Passée donc cette ouverture saisissante et déstabilisante, on passe dans un histoire assez pénible, prétentieuse et abracadabrantesque où Donnie Yuen, très âgée, est un tueur amnésique légendaire que des jeunes ambitieux aimeraient bien supprimer pour prendre sa place. Sauf que cela va lui réveiller des vieux souvenirs pour un long flashback autour d'un amour passé dans son village natal, attaqué par des brigands.

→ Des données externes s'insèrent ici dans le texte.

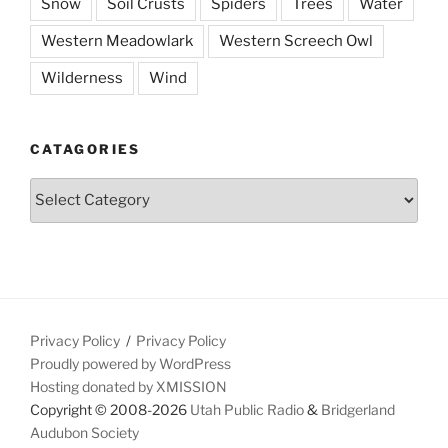
Snow
Soil Crusts
Spiders
Trees
Water
Western Meadowlark
Western Screech Owl
Wilderness
Wind
CATAGORIES
Catagories
Privacy Policy
Privacy Policy
Proudly powered by WordPress
Hosting donated by XMISSION
Copyright © 2008-2026
Utah Public Radio
&
Bridgerland
Audubon Society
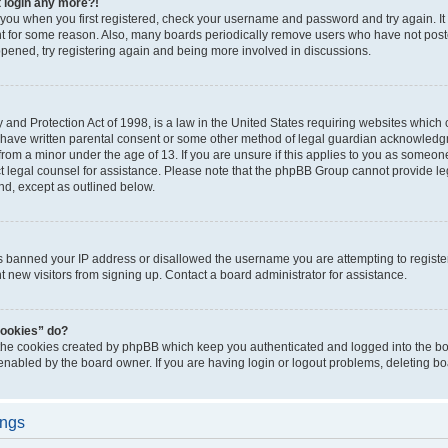
t login any more?!
o you when you first registered, check your username and password and try again. It
t for some reason. Also, many boards periodically remove users who have not poste
appened, try registering again and being more involved in discussions.
and Protection Act of 1998, is a law in the United States requiring websites which c
 have written parental consent or some other method of legal guardian acknowledgm
from a minor under the age of 13. If you are unsure if this applies to you as someone 
act legal counsel for assistance. Please note that the phpBB Group cannot provide leg
ind, except as outlined below.
as banned your IP address or disallowed the username you are attempting to regist
nt new visitors from signing up. Contact a board administrator for assistance.
cookies” do?
 the cookies created by phpBB which keep you authenticated and logged into the boa
 enabled by the board owner. If you are having login or logout problems, deleting b
ings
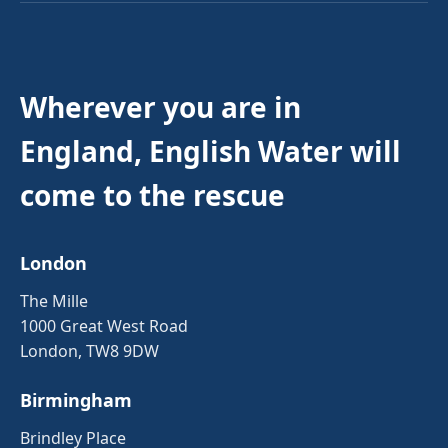
Wherever you are in
England, English Water will
come to the rescue
London
The Mille
1000 Great West Road
London, TW8 9DW
Birmingham
Brindley Place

Partie moyennement passionnante avec une intrigue pour le moins légère et sans grande originalité. Cela dit, là encore, Donnie Yuen calme sa réalisation et cherche une approche plus intimiste et romantique. Mine de rien, il y a quelques très beaux plans et on devine même une certaine sincérité.

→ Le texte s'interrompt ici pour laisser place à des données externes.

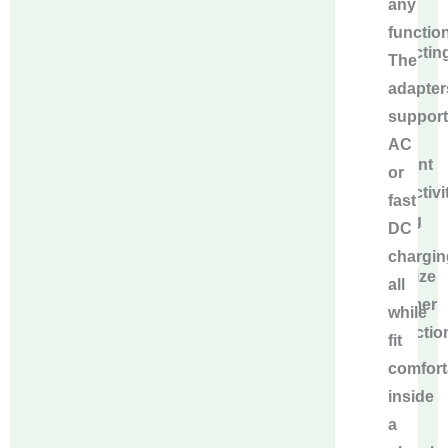
any
alloy
function
conductin
The
pins
adapter
to
support
ensure
AC
excellent
or
conductivit
fast
helping
DC
to
chargin
maximize
all
customer
while
satisfactio
fit
and
comfort
reduce
inside
after-
a
sales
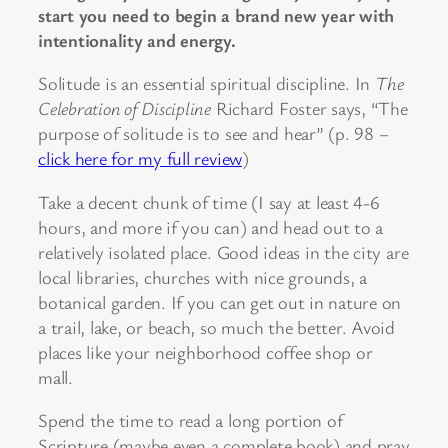
start you need to begin a brand new year with
intentionality and energy.
Solitude is an essential spiritual discipline. In
The
Celebration of Discipline
Richard Foster says, “The
purpose of solitude is to see and hear” (p. 98 –
click here for my full review
)
Take a decent chunk of time (I say at least 4-6
hours, and more if you can) and head out to a
relatively isolated place. Good ideas in the city are
local libraries, churches with nice grounds, a
botanical garden. If you can get out in nature on
a trail, lake, or beach, so much the better. Avoid
places like your neighborhood coffee shop or
mall.
Spend the time to read a long portion of
Scripture (maybe even a complete book) and pray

L'action était alors plutôt en retrait à un ou deux combats près....Pour mieux tout envoyer durant la dernière demi-heure qu'on pourrait considérer de "Epique".
Déjà le combat, à mi-film, dans une cabane en bois contre un homme muni d'une dangereuse chaîne montrait un réel savoir-faire, sec et efficace, compensant des chorégraphies assez peu élaborées au final. La fin, découpée en plusieurs acte qui sont autant de scènes d'action, va aller au delà de nos espérances.
Ca commence avec un grosse mêlée où les brigands viennent attaquer les villageois pour un nouveaux chaos sauvage et assez intense. Mais c'est surtout une fois que Donnie Yuen rentre dans le jeu que le film dévoile une énergie assez folle avec notamment un affrontement entre plusieurs combattants lancés dans une course éperdue. Tout en galopant dans un sous-bois, ils s'attaquent violement dans une série de longs travellings sous amphétamines qui culmine dans le face à face dément entre Donnie Yuen et un bad-guy munie d'un pistolet (aux munitions illimitées) et de multiples couteaux. N'ayons pas peur des mots, un moment anthologique d'une efficacité que je n'attendais pas dans un tel film. Le final est un peu moins marquant, bien qu'une nouvelle fois très dynamique où les coups pleuvent littéralement.
Bon, je me moque de Donnie Yuen et son melon légendaire (et réelle) mais il faut le remercier pour cette réalisation ambitieuse dont certains moments sont d'une maîtrise et d'une énergie insoupçonnées ! De quoi vouloir oublier le rythme sinusoïdale et les parties contemporaines vraiment médiocres. L'épilogue est tellement affligeant à ce titre qu'on se demande s'il ne s'agit pas de rajouts pour mener le film à 95 minutes.